**About this exercise:** Filter the entries for lines with the word "дотація".

**Supplied data:**
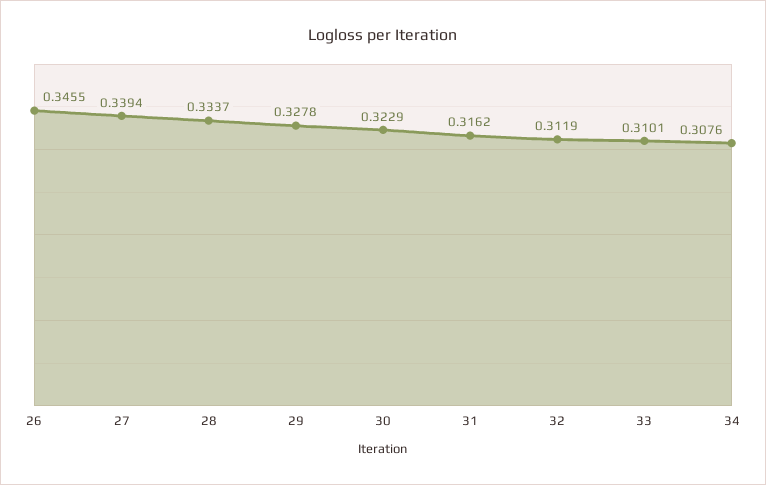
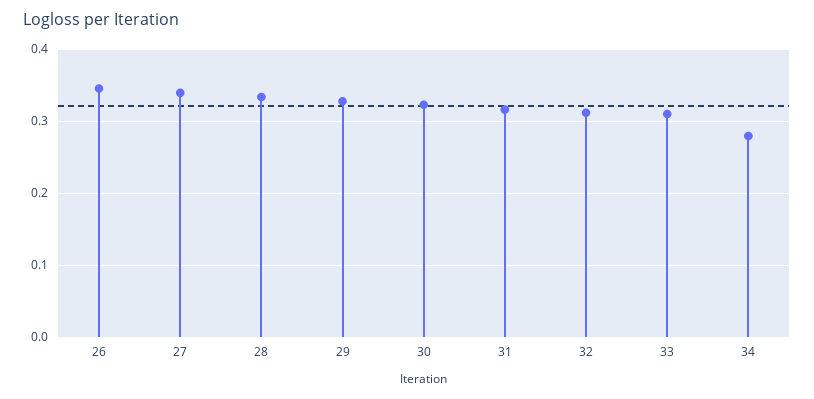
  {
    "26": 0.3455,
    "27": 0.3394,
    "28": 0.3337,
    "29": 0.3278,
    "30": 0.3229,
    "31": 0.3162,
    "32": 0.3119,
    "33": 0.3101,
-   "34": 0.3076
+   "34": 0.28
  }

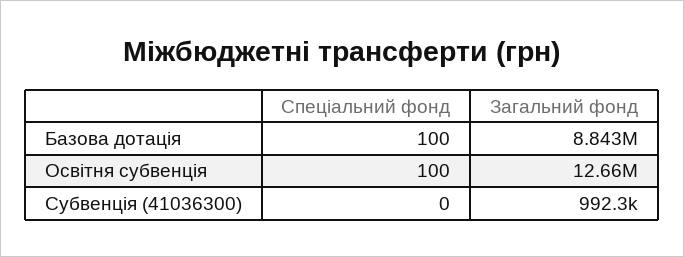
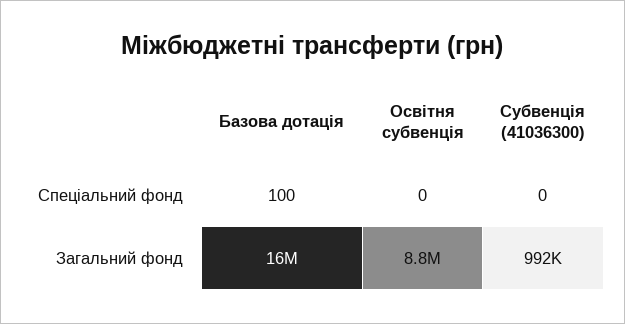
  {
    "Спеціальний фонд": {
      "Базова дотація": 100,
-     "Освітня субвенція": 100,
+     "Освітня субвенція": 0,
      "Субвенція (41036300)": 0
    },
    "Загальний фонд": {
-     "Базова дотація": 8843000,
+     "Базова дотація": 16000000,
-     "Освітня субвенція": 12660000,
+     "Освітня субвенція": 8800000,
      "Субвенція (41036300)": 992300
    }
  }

**Solution to the problem:**
      "Базова дотація": 100,
-     "Базова дотація": 8843000,
+     "Базова дотація": 16000000,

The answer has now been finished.